Jürgen Habermas © Gorka Lejarcegi

Jürgen Habermas: « J’espère de tout mon coeur que Macron est plutôt libéral de gauche »

Borja Hermoso Journaliste Knack

À presque 90 ans, le philosophe et sociologue Jürgen Habermas suit toujours de près les développements de l’actualité en Europe. Figure emblématique de l’École de Frankfort, l’homme s’exprime sur le journalisme, le choc des civilisations et la fin de la philosophie. Entretien avec notre confrère de Knack.

Autour du lac de Starnberg, à une cinquantaine de kilomètres de Munich, les rangées de chalets de montagne sont interrompues par un imposant bâtiment blanc aux fenêtres gigantesques. C’est un peu un Bauhaus au pays d’Heidi. C’est là que vit Jürgen Habermas, l’un des philosophes les plus influents du monde. Son épouse Ute Wesselhoeft, une historienne avec qui il est marié depuis plus de 60 ans, nous fait entrer. Ils vivent ici depuis 1971, l’année où le philosophe a été nommé directeur de l’Institut Max Planck.

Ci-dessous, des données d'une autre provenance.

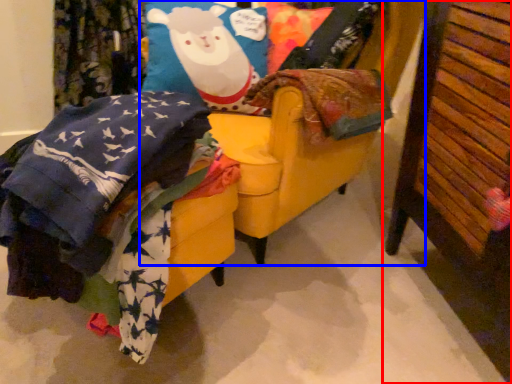
Question: Which of the following is the farthest to the observer, furniture (highlighted by a red box) or swivel chair (highlighted by a blue box)?

Choices:
 (A) furniture
 (B) swivel chair

Answer: (B)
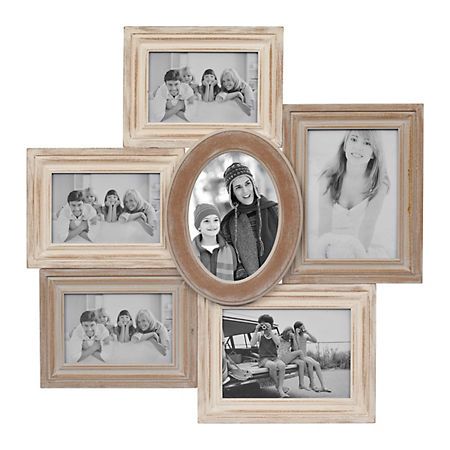
I want to click on rectangular frames, so click(x=405, y=117), click(x=364, y=303), click(x=141, y=285), click(x=141, y=166), click(x=257, y=38).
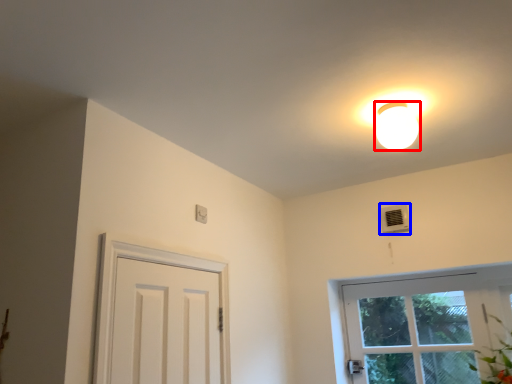
Question: Which of the following is the closest to the observer, lamp (highlighted by a red box) or air conditioner (highlighted by a blue box)?

Choices:
 (A) lamp
 (B) air conditioner

Answer: (A)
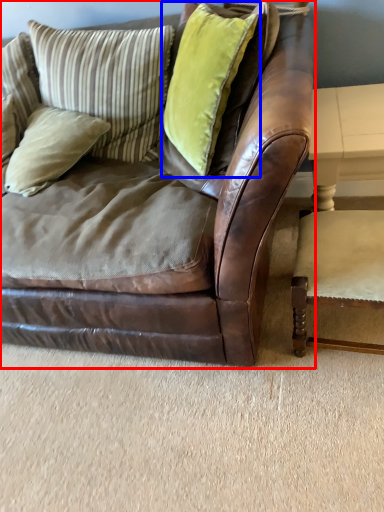
Question: Which object appears farthest to the camera in this image, studio couch (highlighted by a red box) or pillow (highlighted by a blue box)?

Choices:
 (A) studio couch
 (B) pillow

Answer: (B)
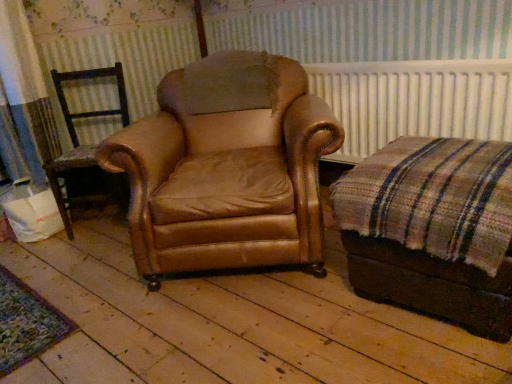
Question: Considering the relative sizes of brown leather chair at left, which is counted as the 2th chair, starting from the right, and plaid fabric ottoman at right in the image provided, is brown leather chair at left, which is counted as the 2th chair, starting from the right, thinner than plaid fabric ottoman at right?

Choices:
 (A) yes
 (B) no

Answer: (A)

Question: Is brown leather chair at left, which appears as the 1th chair when viewed from the left, far away from plaid fabric ottoman at right?

Choices:
 (A) yes
 (B) no

Answer: (A)

Question: Is brown leather chair at left, which appears as the 1th chair when viewed from the left, bigger than plaid fabric ottoman at right?

Choices:
 (A) no
 (B) yes

Answer: (A)

Question: From a real-world perspective, is brown leather chair at left, which is counted as the 2th chair, starting from the right, physically below plaid fabric ottoman at right?

Choices:
 (A) no
 (B) yes

Answer: (A)

Question: Does brown leather chair at left, which is counted as the 2th chair, starting from the right, have a greater height compared to plaid fabric ottoman at right?

Choices:
 (A) yes
 (B) no

Answer: (A)

Question: Does brown leather chair at left, which is counted as the 2th chair, starting from the right, have a lesser height compared to plaid fabric ottoman at right?

Choices:
 (A) yes
 (B) no

Answer: (B)

Question: Considering the relative sizes of white radiator at upper center and brown leather chair at left, which appears as the 1th chair when viewed from the left, in the image provided, is white radiator at upper center wider than brown leather chair at left, which appears as the 1th chair when viewed from the left,?

Choices:
 (A) no
 (B) yes

Answer: (A)

Question: From the image's perspective, is white radiator at upper center beneath brown leather chair at left, which is counted as the 2th chair, starting from the right?

Choices:
 (A) no
 (B) yes

Answer: (A)

Question: From a real-world perspective, is white radiator at upper center below brown leather chair at left, which is counted as the 2th chair, starting from the right?

Choices:
 (A) yes
 (B) no

Answer: (B)

Question: Can you confirm if white radiator at upper center is positioned to the left of brown leather chair at left, which appears as the 1th chair when viewed from the left?

Choices:
 (A) yes
 (B) no

Answer: (B)

Question: Is white radiator at upper center thinner than brown leather chair at left, which appears as the 1th chair when viewed from the left?

Choices:
 (A) yes
 (B) no

Answer: (A)

Question: Can you confirm if white radiator at upper center is smaller than brown leather chair at left, which is counted as the 2th chair, starting from the right?

Choices:
 (A) no
 (B) yes

Answer: (B)

Question: Is the position of plaid fabric ottoman at right less distant than that of brown leather chair at left, which is counted as the 2th chair, starting from the right?

Choices:
 (A) no
 (B) yes

Answer: (B)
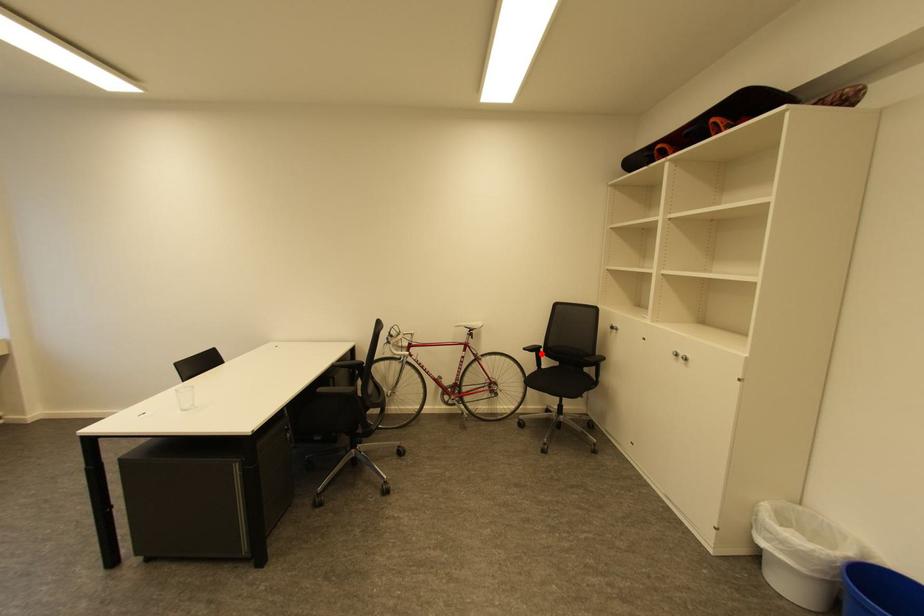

Il sort d’un bureau blanc et ocre rempli de livres et de papiers, dont les fenêtres donnent sur la forêt. Sur les murs, une modeste collection d’art moderne. Sur les étagères des pavés de Goethe, Hölderlin, Schiller, Von Kleist, et des rangées entières d’oeuvres d’Engels, Marx, Joyce, Broch, Walser, Hesse et Grass. On en oublierait presque que notre hôte a écrit quelques-unes des oeuvres les plus importantes de la scène sociologique et politique du vingtième siècle.

Ses mouvements sont empreints d’une certaine raideur et il ressemble un peu à un gentil grand-père. Mais sa poignée de main est ferme, et, oui, il est en colère, dit-il. « Je peux toujours m’énerver à propos de choses qui se passent dans le monde. Je ne pense pas que ce soit une mauvaise qualité, n’est-ce pas? »

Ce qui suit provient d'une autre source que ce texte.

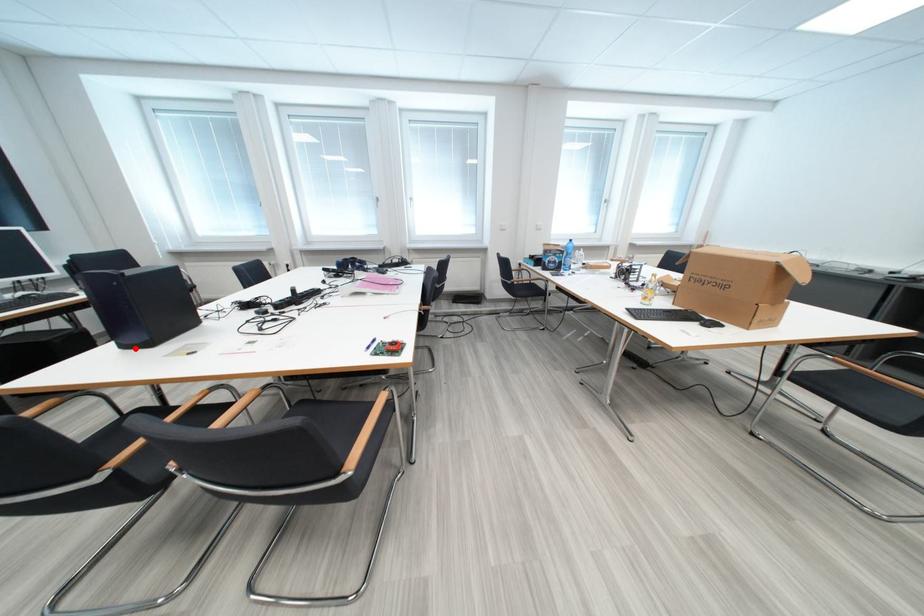
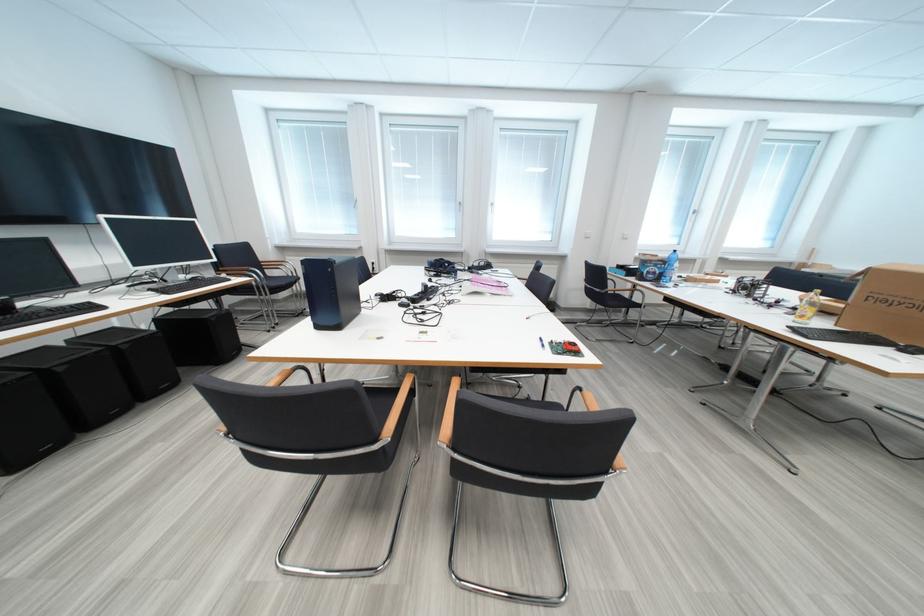
Find the pixel in the second image that matches the highlighted location in the first image.

(329, 330)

Habermas a du mal à articuler à cause d’une fente palatine. C’est précisément parce qu’il éprouvait des difficultés à parler qu’il a commencé à réfléchir plus profondément à la communication, qu’il considère comme un remède à certains maux sociaux. Face à la fenêtre, le vieux professeur semble résigné quand il murmure: « Je n’aime plus aller dans les grands auditoriums ou dans les grandes salles. Je ne sais pas ce qui se passe. Il y règne une cacophonie qui me désespère. »

On parle beaucoup du déclin de l’intellectuel engagé, mais généralement le sujet ne dépasse pas le stade de conversation entre intellectuels.

Jürgen Habermas: La sphère publique est cruciale pour l’intellectuel, même si sa structure fragile s’effrite de plus en plus vite. La question nostalgique « Où sont tous les intellectuels? » est à côté de la question. Non, on ne peut avoir des intellectuels engagés s’ils n’ont pas de lecteurs avec qui partager leurs idées. C’est ce dont il s’agit.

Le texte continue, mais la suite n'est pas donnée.